[SOURCE RECORDS — start]

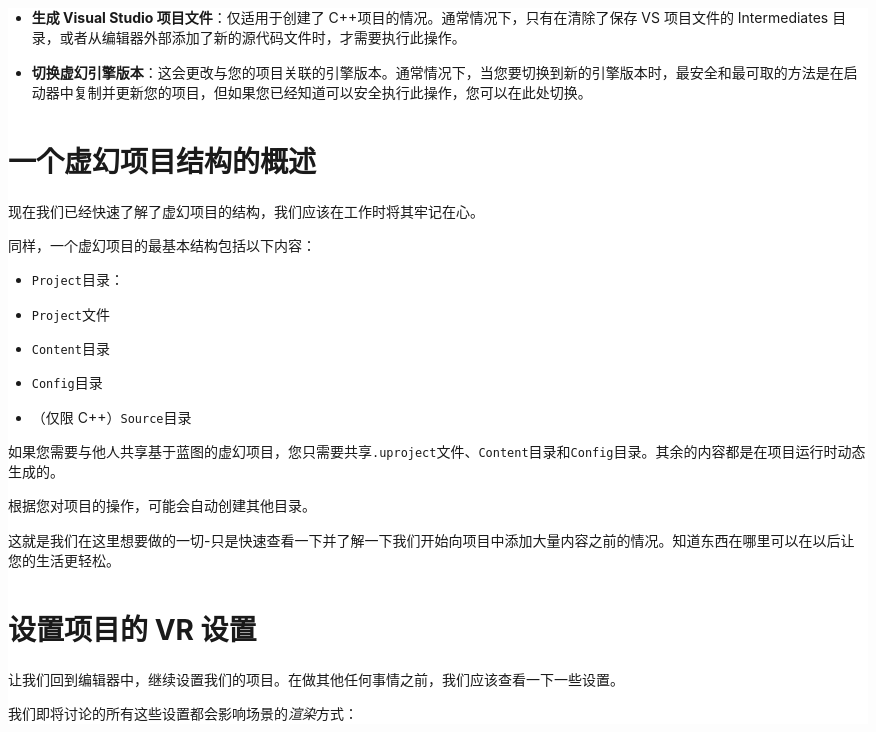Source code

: +   **生成 Visual Studio 项目文件**：仅适用于创建了 C++项目的情况。通常情况下，只有在清除了保存 VS 项目文件的 Intermediates 目录，或者从编辑器外部添加了新的源代码文件时，才需要执行此操作。

+   **切换虚幻引擎版本**：这会更改与您的项目关联的引擎版本。通常情况下，当您要切换到新的引擎版本时，最安全和最可取的方法是在启动器中复制并更新您的项目，但如果您已经知道可以安全执行此操作，您可以在此处切换。

# 一个虚幻项目结构的概述

现在我们已经快速了解了虚幻项目的结构，我们应该在工作时将其牢记在心。

同样，一个虚幻项目的最基本结构包括以下内容：

+   `Project`目录：

+   `Project`文件

+   `Content`目录

+   `Config`目录

+   （仅限 C++）`Source`目录

如果您需要与他人共享基于蓝图的虚幻项目，您只需要共享`.uproject`文件、`Content`目录和`Config`目录。其余的内容都是在项目运行时动态生成的。

根据您对项目的操作，可能会自动创建其他目录。

这就是我们在这里想要做的一切-只是快速查看一下并了解一下我们开始向项目中添加大量内容之前的情况。知道东西在哪里可以在以后让您的生活更轻松。

# 设置项目的 VR 设置

让我们回到编辑器中，继续设置我们的项目。在做其他任何事情之前，我们应该查看一下一些设置。

我们即将讨论的所有这些设置都会影响场景的*渲染*方式：
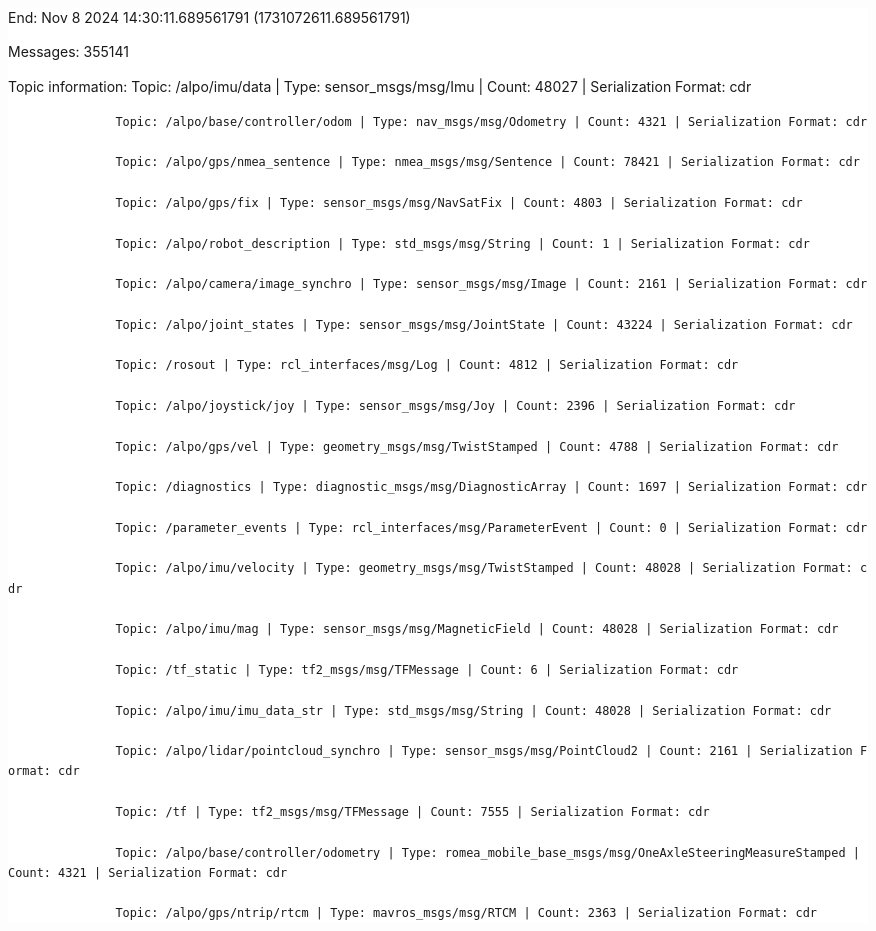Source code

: End:               Nov  8 2024 14:30:11.689561791 (1731072611.689561791)

Messages:          355141

Topic information: Topic: /alpo/imu/data | Type: sensor_msgs/msg/Imu | Count: 48027 | Serialization Format: cdr

                   Topic: /alpo/base/controller/odom | Type: nav_msgs/msg/Odometry | Count: 4321 | Serialization Format: cdr

                   Topic: /alpo/gps/nmea_sentence | Type: nmea_msgs/msg/Sentence | Count: 78421 | Serialization Format: cdr

                   Topic: /alpo/gps/fix | Type: sensor_msgs/msg/NavSatFix | Count: 4803 | Serialization Format: cdr

                   Topic: /alpo/robot_description | Type: std_msgs/msg/String | Count: 1 | Serialization Format: cdr

                   Topic: /alpo/camera/image_synchro | Type: sensor_msgs/msg/Image | Count: 2161 | Serialization Format: cdr

                   Topic: /alpo/joint_states | Type: sensor_msgs/msg/JointState | Count: 43224 | Serialization Format: cdr

                   Topic: /rosout | Type: rcl_interfaces/msg/Log | Count: 4812 | Serialization Format: cdr

                   Topic: /alpo/joystick/joy | Type: sensor_msgs/msg/Joy | Count: 2396 | Serialization Format: cdr

                   Topic: /alpo/gps/vel | Type: geometry_msgs/msg/TwistStamped | Count: 4788 | Serialization Format: cdr

                   Topic: /diagnostics | Type: diagnostic_msgs/msg/DiagnosticArray | Count: 1697 | Serialization Format: cdr

                   Topic: /parameter_events | Type: rcl_interfaces/msg/ParameterEvent | Count: 0 | Serialization Format: cdr

                   Topic: /alpo/imu/velocity | Type: geometry_msgs/msg/TwistStamped | Count: 48028 | Serialization Format: cdr

                   Topic: /alpo/imu/mag | Type: sensor_msgs/msg/MagneticField | Count: 48028 | Serialization Format: cdr

                   Topic: /tf_static | Type: tf2_msgs/msg/TFMessage | Count: 6 | Serialization Format: cdr

                   Topic: /alpo/imu/imu_data_str | Type: std_msgs/msg/String | Count: 48028 | Serialization Format: cdr

                   Topic: /alpo/lidar/pointcloud_synchro | Type: sensor_msgs/msg/PointCloud2 | Count: 2161 | Serialization Format: cdr

                   Topic: /tf | Type: tf2_msgs/msg/TFMessage | Count: 7555 | Serialization Format: cdr

                   Topic: /alpo/base/controller/odometry | Type: romea_mobile_base_msgs/msg/OneAxleSteeringMeasureStamped | Count: 4321 | Serialization Format: cdr

                   Topic: /alpo/gps/ntrip/rtcm | Type: mavros_msgs/msg/RTCM | Count: 2363 | Serialization Format: cdr



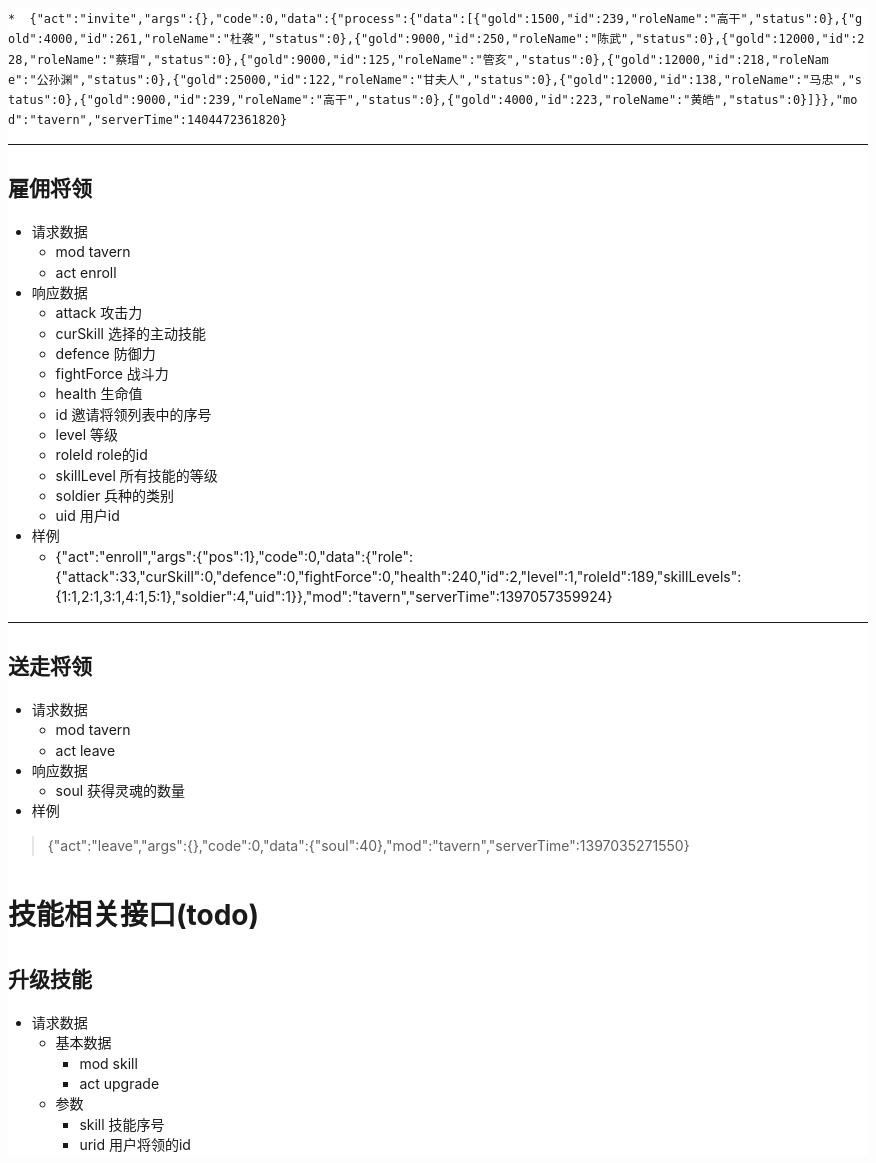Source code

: 	*  {"act":"invite","args":{},"code":0,"data":{"process":{"data":[{"gold":1500,"id":239,"roleName":"高干","status":0},{"gold":4000,"id":261,"roleName":"杜袭","status":0},{"gold":9000,"id":250,"roleName":"陈武","status":0},{"gold":12000,"id":228,"roleName":"蔡瑁","status":0},{"gold":9000,"id":125,"roleName":"管亥","status":0},{"gold":12000,"id":218,"roleName":"公孙渊","status":0},{"gold":25000,"id":122,"roleName":"甘夫人","status":0},{"gold":12000,"id":138,"roleName":"马忠","status":0},{"gold":9000,"id":239,"roleName":"高干","status":0},{"gold":4000,"id":223,"roleName":"黄皓","status":0}]}},"mod":"tavern","serverTime":1404472361820} 

--------

雇佣将领
------
+ 请求数据
	* mod	tavern
	* act	enroll	
+ 响应数据
	* attack	攻击力
	* curSkill 	选择的主动技能
	* defence	防御力
	* fightForce	战斗力
	* health	生命值
	* id	邀请将领列表中的序号
	* level	等级
	* roleId	role的id
	* skillLevel	所有技能的等级
	* soldier	兵种的类别
	* uid	用户id
+ 样例
	* {"act":"enroll","args":{"pos":1},"code":0,"data":{"role":{"attack":33,"curSkill":0,"defence":0,"fightForce":0,"health":240,"id":2,"level":1,"roleId":189,"skillLevels":{1:1,2:1,3:1,4:1,5:1},"soldier":4,"uid":1}},"mod":"tavern","serverTime":1397057359924}

----


送走将领
--------
+ 请求数据
	* mod	tavern
	* act	leave
+ 响应数据
	* soul	获得灵魂的数量
+ 样例
> {"act":"leave","args":{},"code":0,"data":{"soul":40},"mod":"tavern","serverTime":1397035271550}


技能相关接口(todo)
========
升级技能
-------
+ 请求数据
	* 基本数据
		* mod	skill
		* act	upgrade
	* 参数
		* skill	技能序号
		* urid	用户将领的id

[SOURCE RECORDS — finish]

## [WHAT YOU WILL DO]
Reproduce every row above word for word, omitting the pictures.

## [WRITTEN ANSWER]
Source code

: +   **生成 Visual Studio 项目文件**：仅适用于创建了 C++项目的情况。通常情况下，只有在清除了保存 VS 项目文件的 Intermediates 目录，或者从编辑器外部添加了新的源代码文件时，才需要执行此操作。

+   **切换虚幻引擎版本**：这会更改与您的项目关联的引擎版本。通常情况下，当您要切换到新的引擎版本时，最安全和最可取的方法是在启动器中复制并更新您的项目，但如果您已经知道可以安全执行此操作，您可以在此处切换。

# 一个虚幻项目结构的概述

现在我们已经快速了解了虚幻项目的结构，我们应该在工作时将其牢记在心。

同样，一个虚幻项目的最基本结构包括以下内容：

+   `Project`目录：

+   `Project`文件

+   `Content`目录

+   `Config`目录

+   （仅限 C++）`Source`目录

如果您需要与他人共享基于蓝图的虚幻项目，您只需要共享`.uproject`文件、`Content`目录和`Config`目录。其余的内容都是在项目运行时动态生成的。

根据您对项目的操作，可能会自动创建其他目录。

这就是我们在这里想要做的一切-只是快速查看一下并了解一下我们开始向项目中添加大量内容之前的情况。知道东西在哪里可以在以后让您的生活更轻松。

# 设置项目的 VR 设置

让我们回到编辑器中，继续设置我们的项目。在做其他任何事情之前，我们应该查看一下一些设置。

我们即将讨论的所有这些设置都会影响场景的*渲染*方式：
Source code

: End:               Nov  8 2024 14:30:11.689561791 (1731072611.689561791)

Messages:          355141

Topic information: Topic: /alpo/imu/data | Type: sensor_msgs/msg/Imu | Count: 48027 | Serialization Format: cdr

                   Topic: /alpo/base/controller/odom | Type: nav_msgs/msg/Odometry | Count: 4321 | Serialization Format: cdr

                   Topic: /alpo/gps/nmea_sentence | Type: nmea_msgs/msg/Sentence | Count: 78421 | Serialization Format: cdr

                   Topic: /alpo/gps/fix | Type: sensor_msgs/msg/NavSatFix | Count: 4803 | Serialization Format: cdr

                   Topic: /alpo/robot_description | Type: std_msgs/msg/String | Count: 1 | Serialization Format: cdr

                   Topic: /alpo/camera/image_synchro | Type: sensor_msgs/msg/Image | Count: 2161 | Serialization Format: cdr

                   Topic: /alpo/joint_states | Type: sensor_msgs/msg/JointState | Count: 43224 | Serialization Format: cdr

                   Topic: /rosout | Type: rcl_interfaces/msg/Log | Count: 4812 | Serialization Format: cdr

                   Topic: /alpo/joystick/joy | Type: sensor_msgs/msg/Joy | Count: 2396 | Serialization Format: cdr

                   Topic: /alpo/gps/vel | Type: geometry_msgs/msg/TwistStamped | Count: 4788 | Serialization Format: cdr

                   Topic: /diagnostics | Type: diagnostic_msgs/msg/DiagnosticArray | Count: 1697 | Serialization Format: cdr

                   Topic: /parameter_events | Type: rcl_interfaces/msg/ParameterEvent | Count: 0 | Serialization Format: cdr

                   Topic: /alpo/imu/velocity | Type: geometry_msgs/msg/TwistStamped | Count: 48028 | Serialization Format: cdr

                   Topic: /alpo/imu/mag | Type: sensor_msgs/msg/MagneticField | Count: 48028 | Serialization Format: cdr

                   Topic: /tf_static | Type: tf2_msgs/msg/TFMessage | Count: 6 | Serialization Format: cdr

                   Topic: /alpo/imu/imu_data_str | Type: std_msgs/msg/String | Count: 48028 | Serialization Format: cdr

                   Topic: /alpo/lidar/pointcloud_synchro | Type: sensor_msgs/msg/PointCloud2 | Count: 2161 | Serialization Format: cdr

                   Topic: /tf | Type: tf2_msgs/msg/TFMessage | Count: 7555 | Serialization Format: cdr

                   Topic: /alpo/base/controller/odometry | Type: romea_mobile_base_msgs/msg/OneAxleSteeringMeasureStamped | Count: 4321 | Serialization Format: cdr

                   Topic: /alpo/gps/ntrip/rtcm | Type: mavros_msgs/msg/RTCM | Count: 2363 | Serialization Format: cdr



Source code

: 	*  {"act":"invite","args":{},"code":0,"data":{"process":{"data":[{"gold":1500,"id":239,"roleName":"高干","status":0},{"gold":4000,"id":261,"roleName":"杜袭","status":0},{"gold":9000,"id":250,"roleName":"陈武","status":0},{"gold":12000,"id":228,"roleName":"蔡瑁","status":0},{"gold":9000,"id":125,"roleName":"管亥","status":0},{"gold":12000,"id":218,"roleName":"公孙渊","status":0},{"gold":25000,"id":122,"roleName":"甘夫人","status":0},{"gold":12000,"id":138,"roleName":"马忠","status":0},{"gold":9000,"id":239,"roleName":"高干","status":0},{"gold":4000,"id":223,"roleName":"黄皓","status":0}]}},"mod":"tavern","serverTime":1404472361820} 

--------

雇佣将领
------
+ 请求数据
	* mod	tavern
	* act	enroll	
+ 响应数据
	* attack	攻击力
	* curSkill 	选择的主动技能
	* defence	防御力
	* fightForce	战斗力
	* health	生命值
	* id	邀请将领列表中的序号
	* level	等级
	* roleId	role的id
	* skillLevel	所有技能的等级
	* soldier	兵种的类别
	* uid	用户id
+ 样例
	* {"act":"enroll","args":{"pos":1},"code":0,"data":{"role":{"attack":33,"curSkill":0,"defence":0,"fightForce":0,"health":240,"id":2,"level":1,"roleId":189,"skillLevels":{1:1,2:1,3:1,4:1,5:1},"soldier":4,"uid":1}},"mod":"tavern","serverTime":1397057359924}

----


送走将领
--------
+ 请求数据
	* mod	tavern
	* act	leave
+ 响应数据
	* soul	获得灵魂的数量
+ 样例
> {"act":"leave","args":{},"code":0,"data":{"soul":40},"mod":"tavern","serverTime":1397035271550}


技能相关接口(todo)
========
升级技能
-------
+ 请求数据
	* 基本数据
		* mod	skill
		* act	upgrade
	* 参数
		* skill	技能序号
		* urid	用户将领的id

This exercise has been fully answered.